What is the aim of Windows RTC?
The aim is to eventually remove the role of the server altogether, to be absolutely sure that it does not become
enshrined as a requiremnt for RTC. Hence, currently, in Windows RTC, we allow a server -- just because of existing and fair (though evolving) constraints
of cross-origin policy.
Is there an existing implementation Windows RTC satisfying such restrictive constraints?
You can try this implementation using the link at the top of the page. If you want your own copy, just unzip
this 94 kb file chat.zip, and put index.php in a folder on
your own server, or any server. Give it permission 0755 and be sure that php files in that folder have permission to write in that folder. The first time it is run it will create index.html,
and auxiliary php files which it needs. From then on anyone who browses to that folder can chat with anyone else who is there. Make sure that the server directs successive users to index.html instead of index.php; to be sure, you
can delete index.php from the server after the first use.
How does it work?
As users chat, a cyclic sequence of small .webm blobs (2 to 3 kb) is created on the server for each user. These are indexed
only by user number and buffer number so they are constantly over-written. The stream is interrupted periodically in case
audio/video latency disagree. A directory is kept of the most recent written file for each user.
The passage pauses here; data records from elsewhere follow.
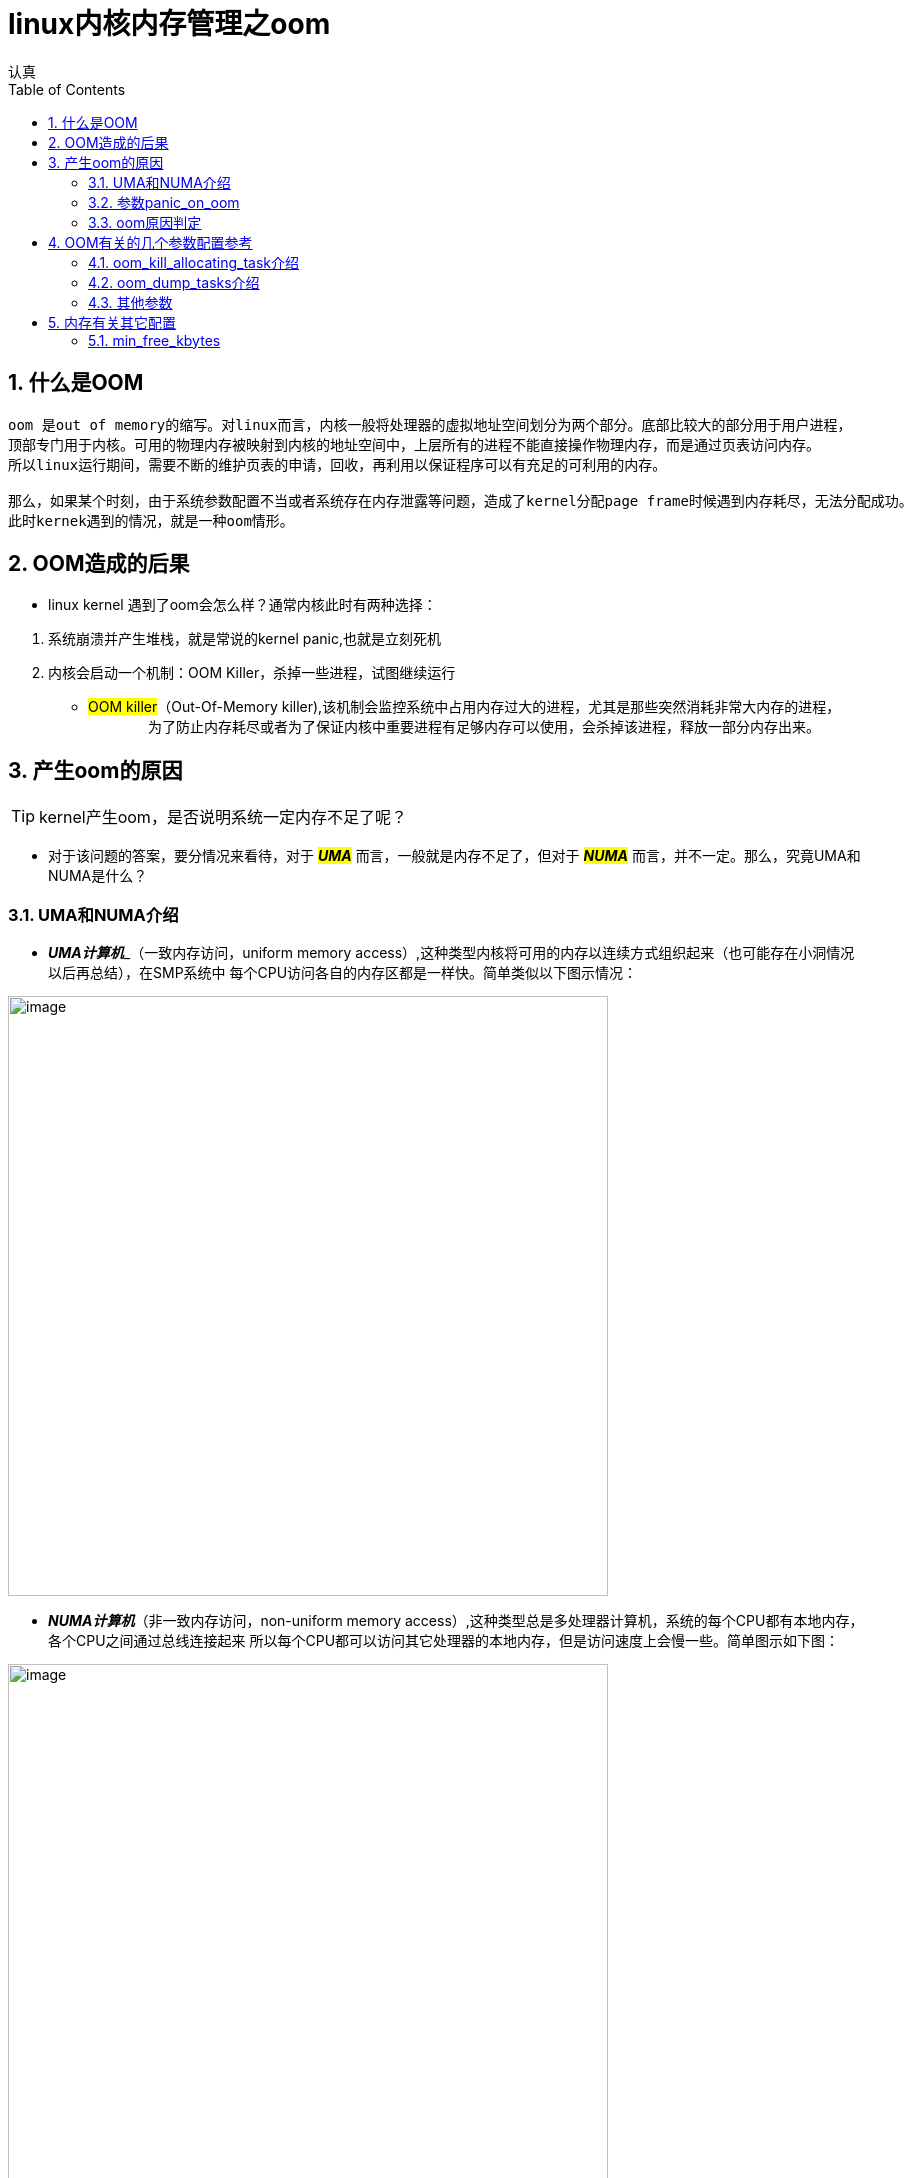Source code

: = linux内核内存管理之oom
认真
:toc:
:toclevels: 4
:toc-position: left
:source-highlighter: pygments
:icons: font
:sectnums:

== 什么是OOM
....
oom 是out of memory的缩写。对linux而言，内核一般将处理器的虚拟地址空间划分为两个部分。底部比较大的部分用于用户进程，
顶部专门用于内核。可用的物理内存被映射到内核的地址空间中，上层所有的进程不能直接操作物理内存，而是通过页表访问内存。
所以linux运行期间，需要不断的维护页表的申请，回收，再利用以保证程序可以有充足的可利用的内存。

那么，如果某个时刻，由于系统参数配置不当或者系统存在内存泄露等问题，造成了kernel分配page frame时候遇到内存耗尽，无法分配成功。
此时kernek遇到的情况，就是一种oom情形。
....

== OOM造成的后果

* linux kernel 遇到了oom会怎么样？通常内核此时有两种选择：

<1> 系统崩溃并产生堆栈，就是常说的kernel panic,也就是立刻死机

<2> 内核会启动一个机制：OOM Killer，杀掉一些进程，试图继续运行

* #OOM killer#（Out-Of-Memory killer),该机制会监控系统中占用内存过大的进程，尤其是那些突然消耗非常大内存的进程，
　　
　　为了防止内存耗尽或者为了保证内核中重要进程有足够内存可以使用，会杀掉该进程，释放一部分内存出来。

== 产生oom的原因

TIP: kernel产生oom，是否说明系统一定内存不足了呢？

* 对于该问题的答案，要分情况来看待，对于 **__#UMA#__**  而言，一般就是内存不足了，但对于 **__#NUMA#__**  而言，并不一定。那么，究竟UMA和NUMA是什么？

=== UMA和NUMA介绍

* **__UMA计算机__**_（一致内存访问，uniform memory access）,这种类型内核将可用的内存以连续方式组织起来（也可能存在小洞情况以后再总结），在SMP系统中
每个CPU访问各自的内存区都是一样快。简单类似以下图示情况：

image:image/UMA.png[image,600,600,role="center"]

* **__NUMA计算机__**（非一致内存访问，non-uniform memory access）,这种类型总是多处理器计算机，系统的每个CPU都有本地内存，各个CPU之间通过总线连接起来
所以每个CPU都可以访问其它处理器的本地内存，但是访问速度上会慢一些。简单图示如下图：

image:image/NUMA.png[image,600,600,role="center"]

=== 参数panic_on_oom

* panic_on_oom　位于系统 #/proc/sys/vm/# 下，该值配置不同的数值，内核处理oom时就会有不同的策略
* 配置该参数，会调用内核函数接收配置的数值，决定启动不同的处理策略,内核接收函数如下图：

image:image/oom_code.png[image,600,600,role="center"]

* 不同的参数值，表示内核遇到oom时，应当如何处置：
** panic_on_oom = 0 直接返回，相当于开启了oom_killer机制
** panic_on_oom = 1 并且没有配置无约束标志　**#CONSTRAINT_NONE#** ,可以尝试oom_killer。__但是UMA系统，该处总是 **#CONSTRAINT_NONE#**__
** panic_on_oom = 2 直接panic

=== oom原因判定

* 内核中有四个标志性变量，分别表示一定的约束条件，如下图所示：

image:image/four.png[image,600,600,role="center"]

* 每个标志位的含义解释如下，需要说明的是，下列配置选项仅针对 [red]#**__NUMA__**# :
** [red]#__CONSTRAINT_CPUSET__#  cpuset是linux kernel的一种机制，该机制可以把一组cpu和memory node分配给特定的
一组进程。如果此时出现了OOM，仅仅说明该进程能分配memory的那个node出现问题，此时系统还有很多内存。
** [red]#__CONSTRAINT_MEMORY_POLICY__#  memory policy是NUMA系统中，如何控制分配各个memory node资源的一个策略模块。
产生OOM，也可能是该memory policy出现问题导致。
** [red]#__CONSTRAINT_MEMCG__#  memory control group,简单说就是控制系统memory分配的控制器。该控制器可以将一组进程
内存使用限制在一个范围呢，如果超出该范围，就会出现 #OOM#
* 综上，对于UMA系统，出现OOM,一般就是内存不足了。但是对于NUMA系统，出现OOM,或许系统还有充足的内存，具体原因就要进一步分析了。

== OOM有关的几个参数配置参考

* 在系统路径　#/proc/sys/vm# 下，可以看到关于oom的有两个很关键的参数，如下图所示:

image:image/oom_config_1.png[image,600,600,role="center"]

那么，这两个参数到底有什么用途呢？

=== oom_kill_allocating_task介绍

* 该参数 #oom_kill_allocating_task# 是决定系统产生oom后，oom_killer机制启动，内核到底可以杀掉哪个进程。
配置不同的数值（0/1）,内核可以有两个选择
** [red]**#1#** --哪个进程触发了oom，就干掉它
** [red]**#0#** --根据一定算法计算出，此刻哪个进程“得分”最高，干掉它
** 代码依据如下图所示:

image:image/oom_config_2.png[image,600,600,role="center"]

=== oom_dump_tasks介绍

* 该参数 #oom_dump_task# 可以配置 #0# 或者 #1#,主要是系统产生oom时候，是否要收集输出一些进程信息。
** [red]**#0#** --不会打印出该信息
** [red]**#1#** --要去收集进程关于内存方面的信息并且打出，方便找出oom具体原因

=== 其他参数

* 常见的其他进程相关的oom参数有以下几个
** oom_adj
** oom_score
** oom_score_adj
* 这些参数位于 #/proc/PID/# 下，其中PID指的是进程ID,如下图

image:image/other_oom_config.png[image,600,600,role="center"]

* 这些参数又有什么用呢？当系统出现oom时，又配置内核选择oom_killer机制时，内核会根据算法给每个进程一个
oom_score，分数越高，被内核杀掉的几率越高。然而这个oom_score是根据oom_obj计算出来的，oom_obj是可以配置的，
配置范围为15 ~ -16 之间，配置-17则说明，禁止使用oom_killer，参见以下内核代码：

image:image/oom_obj1.png[image,600,600,role="center"]

* 所以，如果要配置一个进程不被oom_kill，则可以参照下面一个配置例子,以ssh为例:

****
[source,shell]

__pgrep -f "sshd" | while read PID; do echo -17 > /proc/$PID/oom_adj;done__
****

== 内存有关其它配置

=== min_free_kbytes

* 该参数 #min_free_kbytes#,位于系统目录 #/proc/sys/vm#下

** 该值保证系统间可用的最小KB数，这个值被内核用来计算每个低内存区的水印值，然后为其大小按照比例分配保留可用页。

WARNING: #min_free_kbytes#　这个值配置时候一定要非常慎重，因为该值配置过高或者过低都会很大风险。
如果该值配置太低，导致系统挂起并触发oom的killer杀死多个进程。之前的TA98设备该值过低，导致powerap不断被杀掉导致AP离线。
如果该值配置过高(占系统总内存的5%-10%),会造成系统很快内存不足。







[options=interactive]
- [*] 完成BUG
- [ ] 写总结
To cover rare cases when files might arrive out of order, each instance of the php file waits until its most recent dependency is resolved before recording
updating the directory, resulting in occasional waiting cascades which aren't noticeable. Each user's blobs are fed to 'media source array buffers' which feed the video elements.
The variable 'bufferDuration' is set in milliseconds at 200, this can be reduced if all users have high CPU devices but
is necessary if there is any CPU lag. PHP file locking prevents interleaving of directory entry updating. The javascript coding,
unsurprisingly, involves nested callbacks/promises.